Lymphatic edema is

Edema of the lower limbs generally arise in threeclinical situations: 1) due to fluid overload, 2) due to venous insufficiency and. 3) with lymphatic edema. Lymphatic edema can be unilateral or bilateral and very slowly disappears with elevated limbs. The diagnosis of lymphatic edema is often based on a clinical picture. Treatment Supporting, using elastic stockings. It is necessary at the same time to consider the factors that can trigger the development of a patient's cellulite.

Lymphatic edema can be of primary and secondary origin. Primary lymphatic edema is classified as follows:

1. Congenital, occurs at birth.

2. Early, begins in childhood.

3. Late, begins in the adult state.

It is advisable to perform lymphography for clarificationvariant of primary lymphatic edema: lymphoplastic he or hypoplastic.

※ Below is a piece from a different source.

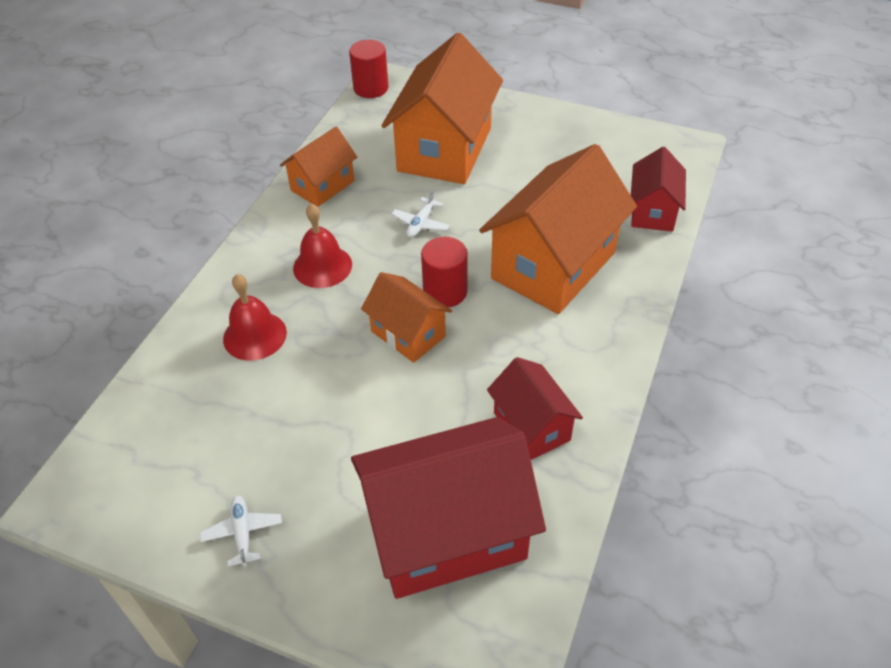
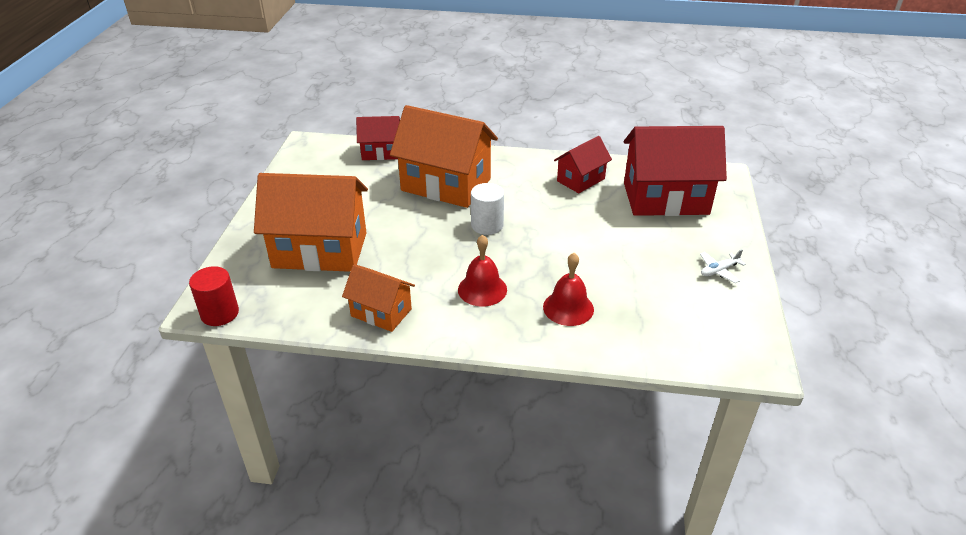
camera: 105 degrees left, 10 degrees down
(408, 334) = (532, 235): orange house -> none
(421, 223) = (418, 248): white plane -> none
(445, 291) = (487, 225): red cylinder -> white cylinder
(446, 533) = (665, 198): red house -> red house turned 60 degrees counterclockwise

Secondary lymphatic edema is often associated with lymph node metastases, and may also occur after ionizing radiation, surgical tissue removal, or parasitic infestation.

Operative treatment in patients with lymphaticedema is used very rarely. The essence of the intervention is to remove the mass of subcutaneous tissue on the limb. According to the original method Charles (Charles) made extensive resection of the lymph tissue impregnated, followed by closing for defects dermal transplantation is performed on the limb. In several vascular centers, direct lymphovenous anastomoses were performed, but no evidence of their effective functioning has been obtained so far.